- [Provided passage]:
Seed Starting 101

Here are highlights from a seed starting presentation I gave to our local Master Gardeners a few years back.

seed starting supplies

seed starting supplies

Starting plants from seeds is an easy, economical way to get new plants. It can often be the only way to get the specific varieties you want to grow. You can start seeds for many flowers, herbs and vegetables – even trees and shrubs. A seed is a plant just waiting to happen, and all we need to do is create the proper environment for it to grow.

broccoli seedling, with seed shell still attached

I’m often asked questions about starting plants from seed. There’s certainly a lot of different ways to go about it, and every gardener has slightly different methods and materials they like to use.  But most of the basics are very similar. A little bit of planning can ensure success with your seed starting, and perhaps head off some of the common problems before they happen. And if you’re new to gardening, there are a few things you want to address even before you open that first seed packet.

  • Light – young seedlings need 12-16 hours of light per day. For that you need a bright sunny windowsill (south is best) or fluorescent lights. Seeds and seedlings should be kept 1-2 inches from the lights. Use plant grow bulbs or a combination of 1 cool white and 1 warm white bulb. I use fluorescent lights with an automatic timer set to be on for 14-16 hours per day.
  • Containers -need to be clean and sturdy. Plastic is easy to clean and sterilize, plus it is lightweight and reusable. You can use pots, cell paks, or flats. Other choices include wood flats, peat pots and pellets, and homemade soil blocks. Plastic cups and the bottoms of milk cartons can also be used.
  • Growing medium -needs to be well-drained, light and fine-textured. You can use a commercial mix or make your own. Avoid using soil  straight from the garden, because it’s heavy and can harbor diseases and insects. A commercial mix containing peat moss, vermiculite and perlite works well (I use Pro-mix). Coco coir, which is made from coconut husks, is gaining popularity as an economical and earth-friendly alternative to peat moss.

There are also a few other things to research before you start sowing those seeds. Much of the information can be gleaned from the seed packet itself, or from a good gardening book. Johnny’s Selected Seeds catalog has a lot of data on individual seeds and their needs, plus their seed packets are some of the most informative I have ever seen. And “The Vegetable Gardener’s Bible” by Edward C. Smith has good information about each vegetable’s requirements from sowing to growing. Some of the things you need to know include:

  • When to plant – use the seed pack, catalogue or book to help determine the timing.
  • How deep to plant seed/how much to cover. Some seeds need light to germinate, while others need darkness.
  • Temperature needs (hot, warm or cool). Use a heating mat or cable to warm the soil for heat lovers such as tomatoes, peppers and eggplant.
  • Germination time – how long do the seeds take to germinate
  • Seed viability. Seeds typically last from 1 to 5 years depending on species. Store seeds in a cool dry place. You can test viability using a damp paper towel in a ziploc bag.

- [Material shown]:
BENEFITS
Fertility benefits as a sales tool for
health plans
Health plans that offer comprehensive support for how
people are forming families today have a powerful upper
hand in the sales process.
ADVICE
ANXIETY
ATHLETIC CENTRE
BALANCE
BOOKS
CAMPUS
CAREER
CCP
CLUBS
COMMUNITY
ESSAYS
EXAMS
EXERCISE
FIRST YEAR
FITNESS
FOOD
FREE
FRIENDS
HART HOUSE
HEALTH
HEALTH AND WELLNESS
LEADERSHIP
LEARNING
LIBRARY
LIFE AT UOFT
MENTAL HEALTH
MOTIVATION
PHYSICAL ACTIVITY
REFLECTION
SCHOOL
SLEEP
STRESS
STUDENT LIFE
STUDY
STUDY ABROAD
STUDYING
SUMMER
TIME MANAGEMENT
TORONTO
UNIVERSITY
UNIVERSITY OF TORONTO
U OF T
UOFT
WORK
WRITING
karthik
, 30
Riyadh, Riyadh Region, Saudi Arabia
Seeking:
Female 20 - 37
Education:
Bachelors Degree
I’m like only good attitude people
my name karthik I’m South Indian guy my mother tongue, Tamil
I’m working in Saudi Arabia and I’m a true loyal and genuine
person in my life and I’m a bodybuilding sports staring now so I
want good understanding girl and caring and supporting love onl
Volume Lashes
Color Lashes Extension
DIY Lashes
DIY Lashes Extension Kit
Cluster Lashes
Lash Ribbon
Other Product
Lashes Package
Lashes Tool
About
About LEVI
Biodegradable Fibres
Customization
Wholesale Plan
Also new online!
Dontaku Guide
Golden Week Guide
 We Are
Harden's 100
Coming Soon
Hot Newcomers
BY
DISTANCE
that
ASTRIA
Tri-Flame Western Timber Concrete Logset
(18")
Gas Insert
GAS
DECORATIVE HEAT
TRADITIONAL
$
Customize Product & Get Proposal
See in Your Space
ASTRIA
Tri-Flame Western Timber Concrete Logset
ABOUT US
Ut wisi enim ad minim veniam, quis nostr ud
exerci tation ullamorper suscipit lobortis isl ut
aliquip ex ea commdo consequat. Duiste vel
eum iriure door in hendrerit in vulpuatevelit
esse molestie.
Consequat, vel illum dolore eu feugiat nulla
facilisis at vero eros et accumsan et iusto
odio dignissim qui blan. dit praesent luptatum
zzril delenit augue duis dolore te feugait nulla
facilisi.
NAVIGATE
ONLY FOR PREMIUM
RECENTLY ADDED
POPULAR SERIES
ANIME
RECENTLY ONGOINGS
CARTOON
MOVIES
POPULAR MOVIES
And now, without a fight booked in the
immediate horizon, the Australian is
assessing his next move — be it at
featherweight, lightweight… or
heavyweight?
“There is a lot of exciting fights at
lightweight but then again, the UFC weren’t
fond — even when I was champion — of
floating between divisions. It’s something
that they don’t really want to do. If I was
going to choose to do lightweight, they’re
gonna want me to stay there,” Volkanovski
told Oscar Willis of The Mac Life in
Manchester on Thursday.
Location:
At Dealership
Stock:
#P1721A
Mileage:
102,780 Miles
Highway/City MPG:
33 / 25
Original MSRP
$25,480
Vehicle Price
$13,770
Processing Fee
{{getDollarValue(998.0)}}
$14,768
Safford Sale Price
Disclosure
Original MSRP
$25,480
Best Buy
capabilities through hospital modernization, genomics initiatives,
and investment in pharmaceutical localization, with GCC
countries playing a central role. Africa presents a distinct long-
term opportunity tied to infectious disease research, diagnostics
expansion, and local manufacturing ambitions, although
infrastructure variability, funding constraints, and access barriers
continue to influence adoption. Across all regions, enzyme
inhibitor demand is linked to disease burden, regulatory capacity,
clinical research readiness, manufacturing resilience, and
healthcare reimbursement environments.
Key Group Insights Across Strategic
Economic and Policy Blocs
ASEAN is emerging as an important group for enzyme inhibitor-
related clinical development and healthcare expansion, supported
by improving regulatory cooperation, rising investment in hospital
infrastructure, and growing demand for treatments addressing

- [To do]:
According to the seed starting text, how many hours of light per day do young seedlings need?

- [Answer space]:
Young seedlings need 12-16 hours of light per day.